简体   繁体   English

如何使用cgi python脚本在浏览器中显示pdf文件内容及其全名?

[英]how to display pdf file contents as well as its full name in the browser using cgi python script?

I wish to display the full path of the pdf file along with its contents displayed on the browser. 我希望在浏览器中显示pdf文件的完整路径及其内容。 My script has an input html, where user will input file name and submit the form. 我的脚本有一个输入html,用户将在其中输入文件名并提交表单。 The script will search for the file, if found in the subdirectories will output the file contents into the browser and also display its name. 该脚本将搜索文件,如果在子目录中找到该文件,则会将文件内容输出到浏览器并显示其名称。 I am able to display the contents but unable to display the full fine name also simultaneously Or if I display the filename I get garbage character display for the contents. 我可以显示内容,但不能同时显示全名,或者如果显示文件名,则会显示内容的乱码。 Please guide. 请指导。
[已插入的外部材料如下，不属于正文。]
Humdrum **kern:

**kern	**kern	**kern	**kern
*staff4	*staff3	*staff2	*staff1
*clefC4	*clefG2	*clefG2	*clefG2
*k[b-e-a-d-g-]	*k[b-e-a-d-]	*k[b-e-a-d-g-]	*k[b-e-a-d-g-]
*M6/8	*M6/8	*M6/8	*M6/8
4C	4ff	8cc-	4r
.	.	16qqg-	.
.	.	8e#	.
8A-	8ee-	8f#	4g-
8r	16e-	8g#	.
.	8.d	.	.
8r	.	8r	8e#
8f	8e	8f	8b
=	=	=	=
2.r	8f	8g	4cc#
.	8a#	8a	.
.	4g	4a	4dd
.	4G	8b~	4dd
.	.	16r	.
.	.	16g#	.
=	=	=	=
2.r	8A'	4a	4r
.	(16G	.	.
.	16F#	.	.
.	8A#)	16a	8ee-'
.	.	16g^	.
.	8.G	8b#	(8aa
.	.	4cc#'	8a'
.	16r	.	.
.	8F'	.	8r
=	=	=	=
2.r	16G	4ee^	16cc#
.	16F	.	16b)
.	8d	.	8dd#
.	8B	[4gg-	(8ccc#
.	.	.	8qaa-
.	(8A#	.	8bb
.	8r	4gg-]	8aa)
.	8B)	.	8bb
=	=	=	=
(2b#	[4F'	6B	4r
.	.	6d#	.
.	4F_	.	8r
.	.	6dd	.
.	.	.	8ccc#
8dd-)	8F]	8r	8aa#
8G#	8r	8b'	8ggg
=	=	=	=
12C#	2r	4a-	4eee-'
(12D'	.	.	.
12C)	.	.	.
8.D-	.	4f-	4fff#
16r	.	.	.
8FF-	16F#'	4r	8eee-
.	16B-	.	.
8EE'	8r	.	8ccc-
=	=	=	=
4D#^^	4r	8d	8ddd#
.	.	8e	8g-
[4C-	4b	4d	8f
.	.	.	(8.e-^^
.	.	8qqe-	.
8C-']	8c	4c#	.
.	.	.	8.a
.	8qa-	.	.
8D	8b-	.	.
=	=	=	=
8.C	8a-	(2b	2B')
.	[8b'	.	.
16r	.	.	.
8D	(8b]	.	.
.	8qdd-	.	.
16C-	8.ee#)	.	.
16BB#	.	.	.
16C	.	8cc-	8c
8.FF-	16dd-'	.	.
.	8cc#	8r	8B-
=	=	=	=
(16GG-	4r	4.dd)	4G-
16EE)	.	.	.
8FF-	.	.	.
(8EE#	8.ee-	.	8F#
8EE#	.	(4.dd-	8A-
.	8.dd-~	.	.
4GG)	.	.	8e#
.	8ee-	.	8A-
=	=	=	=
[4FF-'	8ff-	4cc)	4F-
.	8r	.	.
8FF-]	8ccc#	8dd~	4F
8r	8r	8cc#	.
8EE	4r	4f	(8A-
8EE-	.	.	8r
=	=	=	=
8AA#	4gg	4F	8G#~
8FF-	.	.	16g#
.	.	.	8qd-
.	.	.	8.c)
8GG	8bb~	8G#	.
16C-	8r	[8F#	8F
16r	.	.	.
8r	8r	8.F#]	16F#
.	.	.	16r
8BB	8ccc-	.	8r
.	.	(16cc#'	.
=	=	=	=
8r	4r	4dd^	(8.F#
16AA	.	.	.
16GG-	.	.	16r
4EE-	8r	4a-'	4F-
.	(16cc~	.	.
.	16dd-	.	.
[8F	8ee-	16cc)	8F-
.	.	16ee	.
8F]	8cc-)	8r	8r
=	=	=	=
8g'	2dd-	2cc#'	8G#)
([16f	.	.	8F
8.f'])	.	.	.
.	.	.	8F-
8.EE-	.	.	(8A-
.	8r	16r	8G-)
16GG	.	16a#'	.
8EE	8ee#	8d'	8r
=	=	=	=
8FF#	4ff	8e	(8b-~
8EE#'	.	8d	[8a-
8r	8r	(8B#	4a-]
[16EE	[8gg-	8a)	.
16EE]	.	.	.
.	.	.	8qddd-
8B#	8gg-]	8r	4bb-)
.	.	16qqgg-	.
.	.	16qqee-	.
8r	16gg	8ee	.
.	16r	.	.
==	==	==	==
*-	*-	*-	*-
enter link description here 在此处输入链接说明

script a.py: 脚本a.py:

import os
import cgi
import cgitb 
cgitb.enable()
import sys
import webbrowser

def check_file_extension(display_file):
    input_file = display_file
    nm,file_extension = os.path.splitext(display_file)
    return file_extension

form = cgi.FieldStorage()

type_of_file =''
file_nm = ''
nm =''
not_found = 3

if form.has_key("file1"):
    file_nm = form["file1"].value

type_of_file = check_file_extension(file_nm)

pdf_paths = [ '/home/nancy/Documents/',]

# Change the path while executing on the server , else it will throw error 500
image_paths = [ '/home/nancy/Documents/']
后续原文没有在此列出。